Realtor.com says the median home listing price in the U.S. topped $300,000 for the first time in history in March, representing a price increase of 7 percent compared to the same period a year ago.
“The typical U.S. home list price has set a new high right on the cusp of the spring homebuying season, and despite a slowing growth rate, home prices will likely continue to set new records later this year,” said Danielle Hale, realtor.com’s chief economist, in a statement.
Hale warned that home prices in the U.S. will likely continue to rise as we head into spring. The good new is that inventories should also increase, but this will happen at a slower pace than has been seen in the preceding few months.
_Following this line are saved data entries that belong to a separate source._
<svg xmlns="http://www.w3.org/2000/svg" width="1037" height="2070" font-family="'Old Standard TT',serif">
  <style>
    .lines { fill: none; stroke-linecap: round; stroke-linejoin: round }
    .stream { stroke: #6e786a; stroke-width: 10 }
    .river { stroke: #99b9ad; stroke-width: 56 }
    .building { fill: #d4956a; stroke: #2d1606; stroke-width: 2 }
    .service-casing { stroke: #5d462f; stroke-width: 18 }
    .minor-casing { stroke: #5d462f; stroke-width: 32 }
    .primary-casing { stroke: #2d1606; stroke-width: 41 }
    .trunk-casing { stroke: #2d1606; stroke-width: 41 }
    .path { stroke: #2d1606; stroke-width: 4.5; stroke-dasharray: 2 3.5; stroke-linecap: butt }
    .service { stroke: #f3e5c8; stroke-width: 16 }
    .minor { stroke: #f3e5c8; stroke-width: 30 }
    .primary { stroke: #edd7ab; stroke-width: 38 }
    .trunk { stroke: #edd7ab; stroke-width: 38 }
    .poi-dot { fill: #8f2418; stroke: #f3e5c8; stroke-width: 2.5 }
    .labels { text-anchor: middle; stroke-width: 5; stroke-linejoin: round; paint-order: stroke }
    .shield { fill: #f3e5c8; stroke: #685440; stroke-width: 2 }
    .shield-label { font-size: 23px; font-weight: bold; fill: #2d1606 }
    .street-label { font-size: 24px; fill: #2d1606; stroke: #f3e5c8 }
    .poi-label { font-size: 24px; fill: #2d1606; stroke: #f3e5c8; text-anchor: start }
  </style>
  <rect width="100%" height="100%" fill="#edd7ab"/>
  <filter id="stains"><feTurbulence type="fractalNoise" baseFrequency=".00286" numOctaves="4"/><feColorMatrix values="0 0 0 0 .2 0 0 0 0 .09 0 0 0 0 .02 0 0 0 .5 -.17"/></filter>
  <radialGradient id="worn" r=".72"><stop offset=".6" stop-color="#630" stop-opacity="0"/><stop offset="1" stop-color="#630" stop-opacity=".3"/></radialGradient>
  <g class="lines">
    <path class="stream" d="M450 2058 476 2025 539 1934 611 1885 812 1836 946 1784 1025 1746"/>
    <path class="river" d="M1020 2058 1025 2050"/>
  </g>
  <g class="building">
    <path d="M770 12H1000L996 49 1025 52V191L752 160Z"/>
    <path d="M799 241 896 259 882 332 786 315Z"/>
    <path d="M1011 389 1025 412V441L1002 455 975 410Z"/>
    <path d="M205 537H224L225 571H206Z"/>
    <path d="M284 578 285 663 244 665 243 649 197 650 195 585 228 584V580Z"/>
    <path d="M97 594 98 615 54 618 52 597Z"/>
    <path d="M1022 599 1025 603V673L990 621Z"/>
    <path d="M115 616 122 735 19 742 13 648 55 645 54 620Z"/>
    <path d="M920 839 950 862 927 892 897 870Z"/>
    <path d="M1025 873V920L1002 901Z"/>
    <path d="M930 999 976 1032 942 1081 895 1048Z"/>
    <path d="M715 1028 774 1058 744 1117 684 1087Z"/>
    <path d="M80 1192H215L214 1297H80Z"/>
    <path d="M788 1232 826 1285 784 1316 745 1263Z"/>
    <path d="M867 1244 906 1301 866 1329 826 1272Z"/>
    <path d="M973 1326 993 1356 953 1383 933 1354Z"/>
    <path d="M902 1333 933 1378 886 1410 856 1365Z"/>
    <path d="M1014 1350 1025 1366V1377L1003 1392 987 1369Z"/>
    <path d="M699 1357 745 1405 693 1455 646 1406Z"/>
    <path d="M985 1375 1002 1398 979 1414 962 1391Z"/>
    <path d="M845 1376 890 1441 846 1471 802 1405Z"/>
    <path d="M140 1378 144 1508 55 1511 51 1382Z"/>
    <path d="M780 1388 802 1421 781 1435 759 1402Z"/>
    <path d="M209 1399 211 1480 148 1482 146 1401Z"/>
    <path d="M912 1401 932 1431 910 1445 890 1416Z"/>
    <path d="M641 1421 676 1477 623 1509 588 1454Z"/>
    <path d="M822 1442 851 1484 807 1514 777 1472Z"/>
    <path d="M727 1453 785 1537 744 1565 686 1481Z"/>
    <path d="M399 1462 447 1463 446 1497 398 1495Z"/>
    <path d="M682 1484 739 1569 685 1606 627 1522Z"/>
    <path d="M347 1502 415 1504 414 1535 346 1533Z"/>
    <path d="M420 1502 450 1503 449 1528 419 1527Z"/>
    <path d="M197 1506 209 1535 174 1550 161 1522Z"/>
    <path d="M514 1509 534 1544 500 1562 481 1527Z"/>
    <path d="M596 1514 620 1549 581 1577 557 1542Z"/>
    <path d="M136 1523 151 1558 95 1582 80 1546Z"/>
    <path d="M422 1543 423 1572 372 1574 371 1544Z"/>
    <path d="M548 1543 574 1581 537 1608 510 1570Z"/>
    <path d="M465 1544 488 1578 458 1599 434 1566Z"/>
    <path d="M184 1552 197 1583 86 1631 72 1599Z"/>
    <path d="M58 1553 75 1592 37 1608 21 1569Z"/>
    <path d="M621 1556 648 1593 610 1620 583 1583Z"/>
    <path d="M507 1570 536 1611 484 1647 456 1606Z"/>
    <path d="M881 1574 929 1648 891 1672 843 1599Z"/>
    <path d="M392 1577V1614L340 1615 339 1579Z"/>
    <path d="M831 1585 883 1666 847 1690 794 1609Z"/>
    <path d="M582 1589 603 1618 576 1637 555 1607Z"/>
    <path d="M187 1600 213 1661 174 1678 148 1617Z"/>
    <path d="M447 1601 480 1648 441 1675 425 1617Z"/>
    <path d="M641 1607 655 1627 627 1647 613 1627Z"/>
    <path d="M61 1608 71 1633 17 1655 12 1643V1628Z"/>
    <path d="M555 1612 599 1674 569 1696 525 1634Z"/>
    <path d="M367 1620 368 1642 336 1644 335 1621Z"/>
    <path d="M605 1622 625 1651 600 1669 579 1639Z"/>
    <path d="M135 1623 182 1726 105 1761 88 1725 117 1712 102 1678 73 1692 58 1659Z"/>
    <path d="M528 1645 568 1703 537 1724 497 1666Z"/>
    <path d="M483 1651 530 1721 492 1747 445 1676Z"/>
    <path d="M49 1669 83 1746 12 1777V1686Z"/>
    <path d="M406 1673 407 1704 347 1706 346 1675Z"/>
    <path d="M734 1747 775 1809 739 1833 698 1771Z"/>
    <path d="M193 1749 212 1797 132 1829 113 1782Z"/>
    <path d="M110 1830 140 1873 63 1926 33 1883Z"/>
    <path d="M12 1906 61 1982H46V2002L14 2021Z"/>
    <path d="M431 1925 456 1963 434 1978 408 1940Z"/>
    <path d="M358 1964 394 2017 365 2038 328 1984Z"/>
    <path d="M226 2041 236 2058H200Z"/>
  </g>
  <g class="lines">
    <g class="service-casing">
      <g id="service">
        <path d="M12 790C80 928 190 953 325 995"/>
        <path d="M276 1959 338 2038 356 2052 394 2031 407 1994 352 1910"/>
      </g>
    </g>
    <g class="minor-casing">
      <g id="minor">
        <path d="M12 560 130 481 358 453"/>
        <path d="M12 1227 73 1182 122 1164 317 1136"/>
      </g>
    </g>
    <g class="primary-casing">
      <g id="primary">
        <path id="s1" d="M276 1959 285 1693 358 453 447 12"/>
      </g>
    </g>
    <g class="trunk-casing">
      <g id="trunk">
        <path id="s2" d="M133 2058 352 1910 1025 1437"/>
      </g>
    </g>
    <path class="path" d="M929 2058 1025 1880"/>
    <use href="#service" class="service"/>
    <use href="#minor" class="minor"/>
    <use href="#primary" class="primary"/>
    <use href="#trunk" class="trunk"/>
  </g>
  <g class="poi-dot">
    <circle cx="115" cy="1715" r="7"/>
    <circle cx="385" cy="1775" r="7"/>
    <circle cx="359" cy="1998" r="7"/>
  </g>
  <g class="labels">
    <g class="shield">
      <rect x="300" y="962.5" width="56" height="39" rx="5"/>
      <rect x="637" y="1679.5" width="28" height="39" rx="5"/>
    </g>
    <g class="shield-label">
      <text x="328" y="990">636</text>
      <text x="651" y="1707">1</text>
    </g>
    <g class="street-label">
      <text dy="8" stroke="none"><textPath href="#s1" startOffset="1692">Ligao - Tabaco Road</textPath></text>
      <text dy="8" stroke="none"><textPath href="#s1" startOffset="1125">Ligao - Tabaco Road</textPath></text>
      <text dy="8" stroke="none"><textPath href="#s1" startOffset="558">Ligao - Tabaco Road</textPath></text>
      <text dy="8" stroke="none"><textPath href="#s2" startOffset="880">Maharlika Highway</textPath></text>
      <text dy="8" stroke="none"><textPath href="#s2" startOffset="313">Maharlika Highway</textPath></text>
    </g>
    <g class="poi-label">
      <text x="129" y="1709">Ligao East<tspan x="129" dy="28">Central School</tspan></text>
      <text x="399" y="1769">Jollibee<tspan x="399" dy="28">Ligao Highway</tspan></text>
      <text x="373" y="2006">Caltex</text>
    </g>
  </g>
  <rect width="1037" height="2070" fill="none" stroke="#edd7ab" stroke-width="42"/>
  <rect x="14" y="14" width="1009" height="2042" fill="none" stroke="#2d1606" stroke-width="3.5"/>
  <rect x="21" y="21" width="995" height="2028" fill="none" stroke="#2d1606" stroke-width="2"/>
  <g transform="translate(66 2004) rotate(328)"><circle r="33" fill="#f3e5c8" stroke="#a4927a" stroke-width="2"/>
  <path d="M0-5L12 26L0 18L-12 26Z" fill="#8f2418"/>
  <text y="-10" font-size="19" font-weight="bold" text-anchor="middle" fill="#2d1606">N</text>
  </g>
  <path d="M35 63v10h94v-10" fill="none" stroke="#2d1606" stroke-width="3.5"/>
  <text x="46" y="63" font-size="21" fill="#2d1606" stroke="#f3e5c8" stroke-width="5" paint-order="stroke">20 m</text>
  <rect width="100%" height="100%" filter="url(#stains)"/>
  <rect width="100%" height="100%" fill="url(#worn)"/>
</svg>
“A buyer’s experience will vary notably, depending on the market and the price point they’re targeting,” Hale said.
So-called entry-level homes, which are those valued at $200,000 or below, are therefore becoming harder to find. The availability of such homes has fallen by 9 percent in the last 12 months, realtor.com said.
The overall uptick in list prices in March is mostly due to the rise in inventory in the high-end market. The inventory of homes priced above $750,000 continues to increase, up 11 percent year over year.
Elsewhere, the number of newly listed properties hitting the market fell by 0.4 percent compared to last year, “suggesting that while buyers may have more options to choose from, the share of fresh properties coming up for sale has not increased,” realtor.com said in its report.
The housing markets that saw the largest inventory decreases in March were: St. Louis (down 19 percent); Washington, D.C. (down 14 percent); and Oklahoma City (down 11 percent). On the other hand, the metros seeing some of the biggest upticks in inventories were mostly in pricier, West Coast markets, like San Jose, Calif. (up 114 percent); Seattle (up 77 percent); and San Francisco (up 44 percent).